Mélanome : une molécule capable de “stresser” les cellules cancéreuses (VIDEO)

Un médicament retiré du marché intéresse de près des chercheurs niçois. Utilisé auparavant dans les traitements contre le diabète, il contient des molécules qui pourraient se révéler efficaces contre les mélanomes, ces terribles cancers de la peau. Injectées sur des prélèvements humains, les molécules seraient capables de "stresser" les cellules cancéreuses à un point tel que celles-ci s'autodétruisent. Des résultats à confirmer toutefois dans la décennie à venir.


Le mélanome, forme fortement agressive de cancer de la peau, progresse en trois temps : d'abord, les mélanocytes, les cellules responsables de la synthèse de mélanine qui donne sa coloration à la peau, prolifèrent de manière anarchique dans l’épiderme (la couche superficielle de la peau), puis les cellules cancéreuses envahissent le derme, et enfin, ces dernières vont se disséminer dans les tissus périphériques via le réseau sanguin (cerveau, foie, os, poumons).

"Même si des résultats encourageants ont été obtenus grâce à des thérapies ciblées ou des immunothérapies pour traiter la dernière phase, appelée métastatique, la plupart des patients auront besoin de traitements supplémentaires pour empêcher la tumeur de revenir et les métastases de se développer à nouveau", expliquent dans un communiqué Stéphane Rocchi, directeur du Centre méditerranéen de médecine moléculaire (Inserm).
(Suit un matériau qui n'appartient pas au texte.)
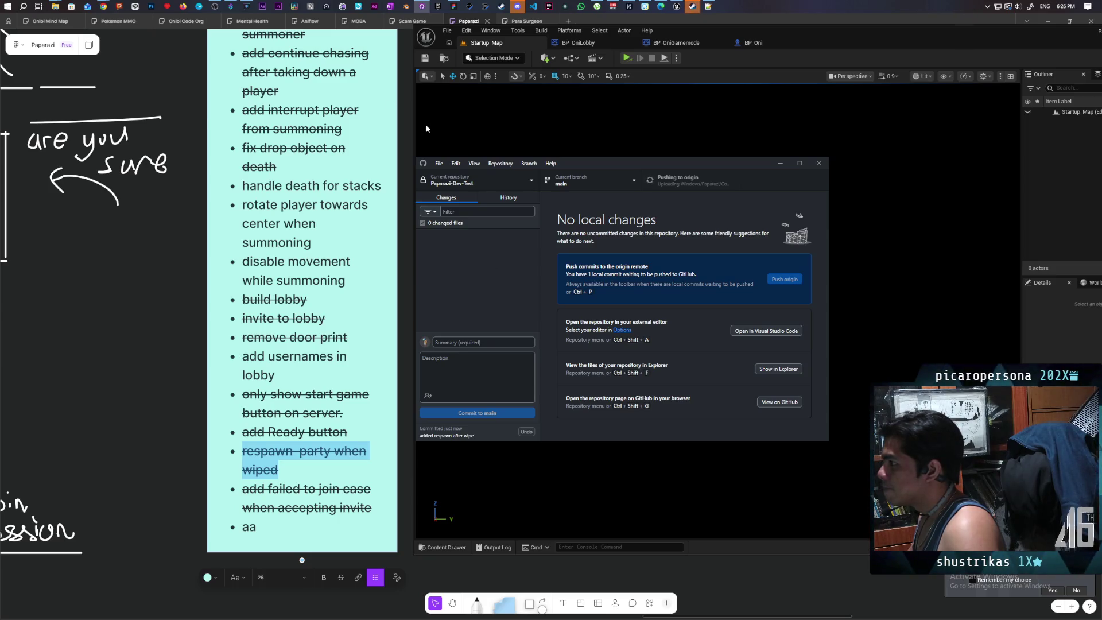
Step: On the remote PC via Chrome Remote Desktop, fetch origin and pull the new commit in GitHub Desktop
mouse_move(108, 9)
Ce dernier, en collaboration avec le Dr Benhida de l’Institut de Chimie de Nice, a identifié des propriétés anticancéreuses intéressantes chez une famille de molécules, les Thiazole Benzensulfonamides (TZB), d'abord utilisée pour traiter le diabète de type 2, car elles augmentaient la sensibilité des cellules à l’insuline. Ses travaux ont été publiés dans la revue Cancer Cell.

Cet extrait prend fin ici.